Well, if travellers cannot "make shift" with perfectly clean tidy rooms, well-cooked plain food, and more than civil, actually kindly, attendance, they ought to be ashamed of themselves! So we declared we would settle down in the evidently despised little parlour.
It was not an æsthetic apartment, certainly. The wall-paper and carpet would have driven Morris and Co. nearly frantic; the furniture—mere chairs and a table—belonged "to the year one"—but (better than many modern chairs and tables) you could sit down upon the first and dine upon the second, in safety. There was no sofa, so we gladly accepted an offered easy-chair, and felt that all really useful things were now ours.
But the ornamental? There was a paper arrangement in the grate, and certain vases on the chimney-piece which literally made our hair stand on end! After a private consultation as to how far we might venture, without wounding the feelings of our landlady, we mildly suggested that "perhaps we could do without these ornaments." All we wanted in their stead were a few jars, salt-jars or jam-pots, in which to arrange our wild flowers, of which yesterday the girls had gathered a quantity.
The exchange was accepted, though with some surprise. But when, half an hour afterwards, the parlour appeared quite transformed, decorated in every available corner with brilliant autumn flowers—principally yellow—intermixed with the lovely Cornish heath; when, on some excuse or other, the hideous "ornament for your fire-stoves" was abolished, and the grate filled with a mass of green fern and grey sea-holly—I know no combination more exquisite both as to colour and form—then we felt that we could survive, at least for a week, even if shut up within this humble room, innocent of the smallest attraction as regarded art, music, or literature.
But without doors? There Nature beat Art decidedly.

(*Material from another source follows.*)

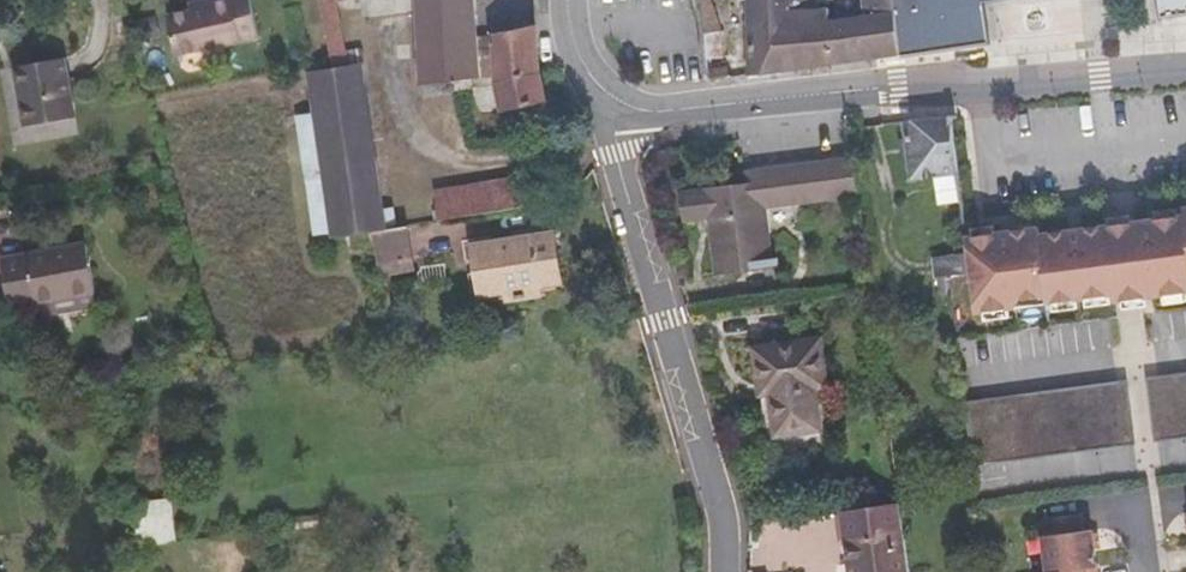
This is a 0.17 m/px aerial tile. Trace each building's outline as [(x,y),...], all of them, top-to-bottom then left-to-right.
[(252,0),(199,0),(201,7),(168,14),(177,53),(223,43),(224,45),(260,37),(252,0)] [(343,0),(321,0),(333,67),(349,65),(337,3),(343,1),(343,0)] [(422,85),(455,80),(473,78),(482,77),(479,39),(476,0),(417,0),(422,85)] [(708,60),(726,57),(723,33),(712,0),(700,0),(708,60)] [(895,0),(864,0),(866,21),(857,22),(857,17),(830,20),(830,7),(821,8),(821,0),(747,0),(749,74),(766,74),(903,56),(895,0)] [(903,56),(990,42),(983,1),(988,0),(895,0),(903,56)] [(1163,16),(1185,13),(1185,0),(1161,0),(1163,16)] [(143,39),(160,36),(156,18),(139,22),(143,39)] [(494,37),(496,75),(497,82),(503,110),(547,100),(541,72),(537,27),(494,34),(494,37)] [(494,37),(479,39),(482,77),(496,75),(494,37)] [(15,67),(21,101),(24,101),(29,127),(78,117),(67,57),(15,67)] [(349,65),(333,67),(309,71),(316,116),(333,230),(334,238),(374,231),(388,229),(363,62),(349,65)] [(726,67),(709,69),(711,81),(729,78),(726,67)] [(474,88),(473,78),(455,80),(457,91),(474,88)] [(455,80),(422,85),(423,95),(457,91),(455,80)] [(333,230),(316,116),(299,118),(309,182),(311,182),(318,232),(333,230)] [(950,116),(905,121),(913,179),(933,177),(957,173),(950,116)] [(767,206),(860,194),(855,157),(761,169),(763,181),(753,182),(684,191),(688,221),(711,218),(718,272),(775,265),(767,206)] [(957,173),(933,177),(937,207),(961,204),(957,173)] [(436,191),(440,220),(526,205),(520,178),(436,191)] [(965,237),(969,273),(974,312),(1015,307),(1014,300),(1047,296),(1048,303),(1137,291),(1185,285),(1185,208),(1185,215),(1133,222),(1040,235),(1039,228),(965,237)] [(388,229),(374,231),(381,275),(388,274),(403,271),(401,258),(413,256),(408,225),(388,229)] [(539,271),(562,267),(557,234),(474,247),(477,272),(480,292),(507,288),(508,296),(542,291),(539,271)] [(969,273),(965,237),(953,239),(954,253),(934,256),(936,277),(951,275),(969,273)] [(37,303),(97,292),(88,242),(29,253),(1,258),(10,307),(37,302),(37,303)] [(415,269),(413,256),(401,258),(403,271),(415,269)] [(565,288),(562,267),(539,271),(542,291),(565,288)] [(480,292),(477,272),(470,273),(474,302),(508,296),(507,288),(480,292)] [(381,275),(387,314),(394,312),(388,274),(381,275)] [(100,307),(97,292),(37,303),(39,318),(100,307)] [(829,386),(823,338),(755,346),(761,395),(771,393),(777,436),(822,430),(817,388),(829,386)] [(1150,380),(1158,438),(1185,435),(1185,375),(1150,380)] [(1130,382),(968,404),(976,463),(1134,440),(1130,382)] [(918,514),(914,489),(901,491),(904,516),(918,514)] [(171,496),(134,501),(139,545),(177,540),(171,496)] [(843,510),(850,566),(854,565),(855,571),(910,571),(901,503),(843,510)] [(303,527),(321,525),(319,513),(295,517),(296,528),(303,527)] [(1082,514),(1046,518),(1048,535),(1045,535),(1050,571),(1054,571),(1098,566),(1094,529),(1084,530),(1082,514)]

What a world it was! Literally swimming in sunshine, from the sparkling sea in the distance, to the beds of marigolds close by—huge marigolds, double and single, mingled with carnations that filled the air with rich autumnal scent, all the more delicious because we feel it is autumnal, and therefore cannot last. It was a very simple garden, merely a square grass-plot with a walk and a border round it, and its only flowers were these marigolds, carnations, with quantities of mignonette, and bounded all round with a hedge of tamarisk; yet I think we shall always remember it as if it were the Garden of Armida—without a Tancred to spoil it!
For—under the rose—one of the pleasures of our tour was that it was so exclusively feminine. We could feed as we liked, dress as we liked, talk to whom we liked, without any restriction, from the universal masculine sense of dignity and decorum in travelling. We felt ourselves unconventional, incognito, able to do exactly as we chose, provided we did nothing wrong.
So off we drove through Lizard Town into the "wide, wide world;" and I repeat, what a world it was! Full filled with sunlight, and with an atmosphere so fresh and bracing, yet so dry and mild and balmy, that every breath was a pleasure to draw. We had felt nothing like it since we stood on the top of the highest peak in the Island of Capri, looking down on the blue Mediterranean. But this sea was equally blue, the sky equally clear, yet it was home—dear old England, so often misprized. Yet, I believe, when one does get really fine English weather, there is nothing like it in the whole world.
The region we traversed was not picturesque—neither mountains, nor glens, nor rivers, nor woods; all was level and bare, for the road lay mostly inland, until we came out upon Kennack Sands.
They might have been the very "yellow sands" where Shakespeare's elves were bidden to "take hands" and "foot it featly here and there." You might almost have searched for the sea-maids' footsteps along the smooth surface where the long Atlantic waves crept harmlessly in, making a glittering curve, and falling with a gentle "thud"—the only sound in the solitary bay, until all at once we caught voices and laughter, and from among some rock, emerged a party of girls.